The horsemeat-tainted beef scandal of 2013 highlighted the need for transparency in Britain's food supply chain.

LONDON – The Department for Environment, Food and Rural Affairs (DEFRA) announced plans establish a new Food Crime Unit. The new agency is one of many recommendations given to the British government which set out to improve the integrity and security of the country's food chain in the wake of the horsemeat-tainted beef scandal of 2013.

Environment Secretary Elizabeth Truss said the government will crack down on "fraudsters trying to con British consumers" so that families can have "absolute confidence" in the food they buy.

As well as keeping up confidence here, we need to protect the great reputation of our food abroad," Truss said. "We’ve been opening up even more export markets, which will grow our economy, provide jobs, and support the government’s long-term economic plan.

"The action we’re taking gives more power to consumers — meaning they’ve got better labeling on food, better education about where their food comes from, and better, locally-sourced food in schools and hospitals."

Additional actions taken by the government include new country of origin labeling to begin in April 2015; and making it easier for food procurers to make decisions about the locality, authenticity and traceability of their food.

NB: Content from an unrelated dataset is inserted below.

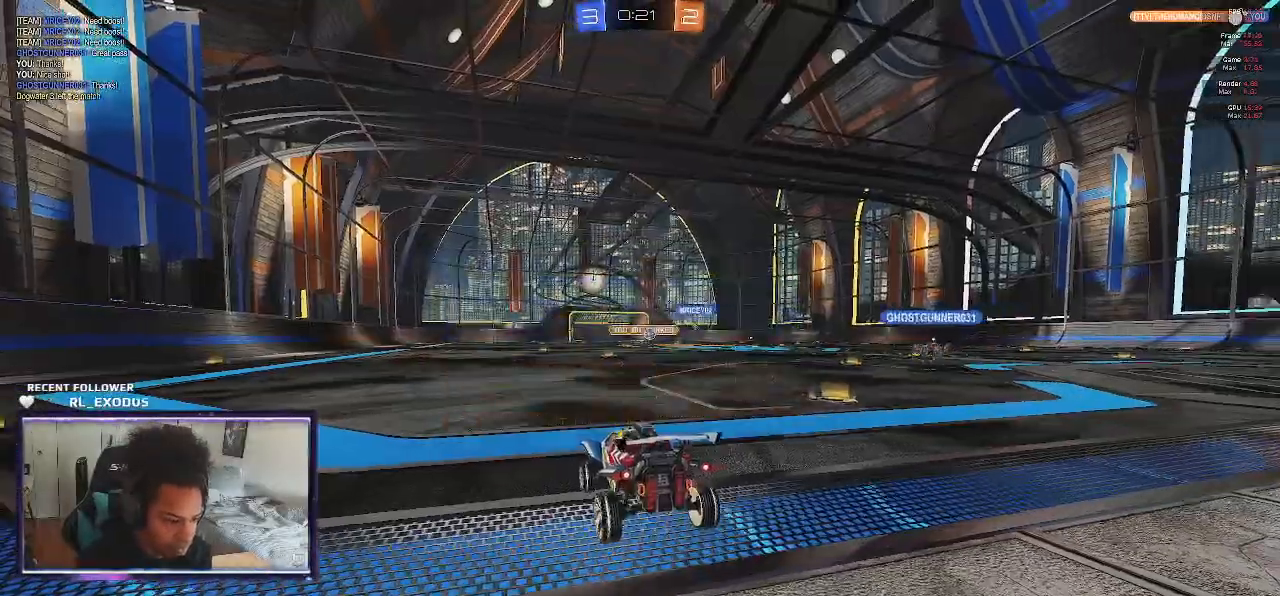
{"buttons": ["R2"], "left_stick": "left", "right_stick": "center", "events": [[200, "left_stick", "left"], [333, "TRIANGLE", "down"], [467, "TRIANGLE", "up"]]}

Also, the government has introduced a new curriculum to make food and nutrition education compulsory for students ages 5 to 14. Teachers will be required to cover nutrition, diet and where food is sourced.

The recommendations are part of the Elliot report, an independent final report by Prof. Chris Elliott, professor of Food Safety and director of the Institute for Global Food Security at Queen's Univ. in Belfast. Elliott conducted the review of Britain's food supply chain at the request of the Secretaries of State for DEFRA and Health.